Standard abbreviations
- ISO 4: Q. J. Pure Appl. Math.

= The Quarterly Journal of Pure and Applied Mathematics =

Mathematical journal

The Quarterly Journal of Pure and Applied Mathematics was a mathematics journal that first appeared as such in 1855, but as the continuation of The Cambridge Mathematical Journal that had been launched in 1836 and had run in four volumes before changing its title to The Cambridge and Dublin Mathematical Journal for a further nine volumes (these latter volumes carried dual numbering). Papers in the first issue, which carried a preface dated April, 1855, and promised further issues on a quarterly schedule in June, September, December and March, have dates going back to November, 1854; the first volume carried a further preface dated January, 1857. From the outset, keeping the journal up and running was to prove a challenging task.

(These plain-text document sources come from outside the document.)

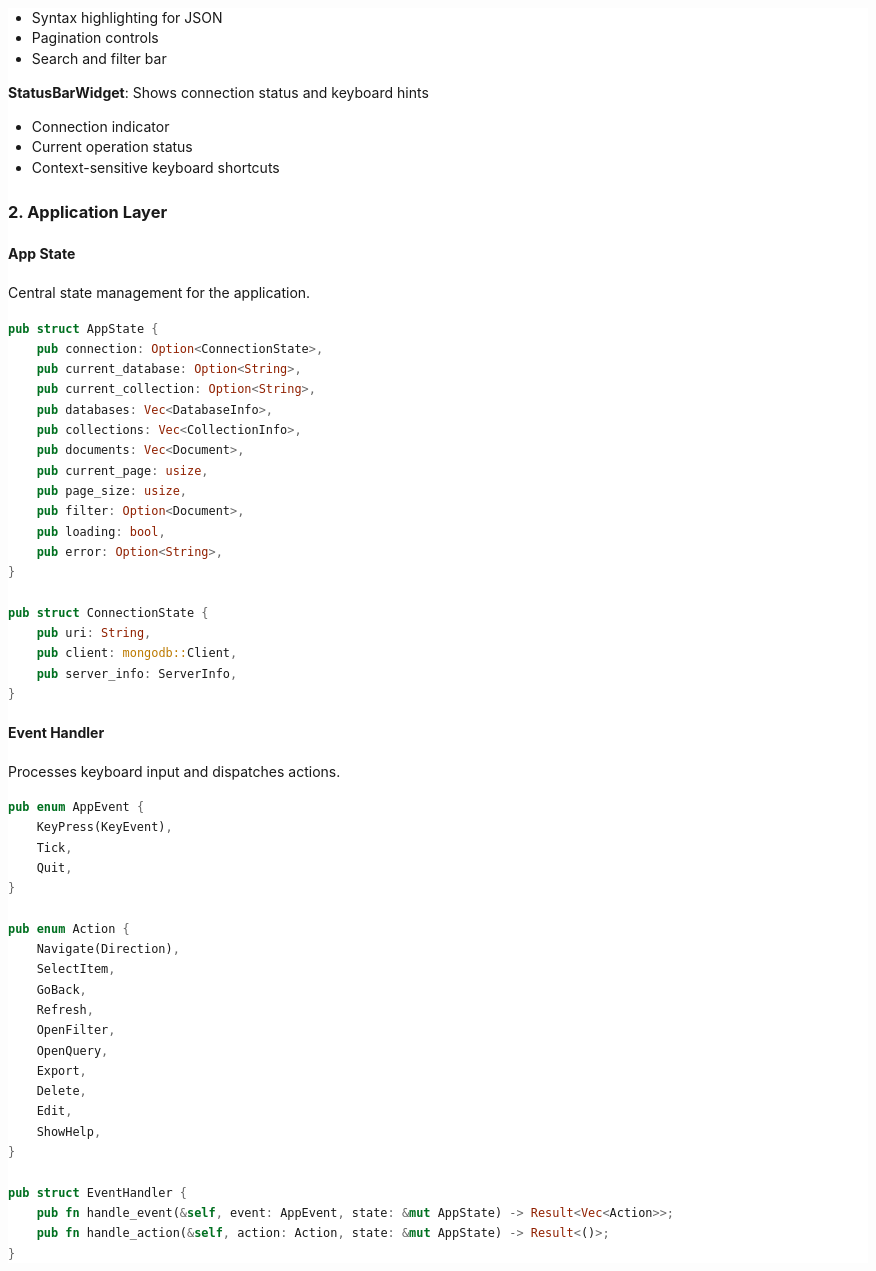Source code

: - Syntax highlighting for JSON
- Pagination controls
- Search and filter bar

**StatusBarWidget**: Shows connection status and keyboard hints

- Connection indicator
- Current operation status
- Context-sensitive keyboard shortcuts

### 2. Application Layer

#### App State

Central state management for the application.

```rust
pub struct AppState {
    pub connection: Option<ConnectionState>,
    pub current_database: Option<String>,
    pub current_collection: Option<String>,
    pub databases: Vec<DatabaseInfo>,
    pub collections: Vec<CollectionInfo>,
    pub documents: Vec<Document>,
    pub current_page: usize,
    pub page_size: usize,
    pub filter: Option<Document>,
    pub loading: bool,
    pub error: Option<String>,
}

pub struct ConnectionState {
    pub uri: String,
    pub client: mongodb::Client,
    pub server_info: ServerInfo,
}
```

#### Event Handler

Processes keyboard input and dispatches actions.

```rust
pub enum AppEvent {
    KeyPress(KeyEvent),
    Tick,
    Quit,
}

pub enum Action {
    Navigate(Direction),
    SelectItem,
    GoBack,
    Refresh,
    OpenFilter,
    OpenQuery,
    Export,
    Delete,
    Edit,
    ShowHelp,
}

pub struct EventHandler {
    pub fn handle_event(&self, event: AppEvent, state: &mut AppState) -> Result<Vec<Action>>;
    pub fn handle_action(&self, action: Action, state: &mut AppState) -> Result<()>;
}
```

It was edited under the new title by James Joseph Sylvester and Norman Macleod Ferrers, assisted by George G. Stokes and Arthur Cayley, with Charles Hermite as corresponding editor in Paris, an arrangement that remained stable for the first fifteen volumes. With the sixteenth volume in 1879, the new editorial line-up was N. M. Ferrers, A. Cayley, and J. W. L. Glaisher. Andrew Forsyth was recruited to the board for the twentieth volume in 1885. However, the following decade saw an attrition in the editorship in short succession: Ferrers continued up to the twenty-fifth volume in 1891; Cayley the following volume in 1893; and Forsyth two volumes later, in 1895. Thus, by the twenty-eighth volume in 1896, Glaisher, who had edited Messenger of Mathematics single-handedly since its inception in May, 1870, was also left as the sole editor of the Quarterly.

It came to be felt that these periodicals had become so identified with Glaisher that it would be awkward to attempt to continue them after his death (in 1928). In the mid-1920s, this led G. H. Hardy to push for two new titles, the Journal of the London Mathematical Society and The Quarterly Journal (Oxford Series); Hardy was then secretary of the London Mathematical Society and Savilian Professor of Geometry at the University of Oxford.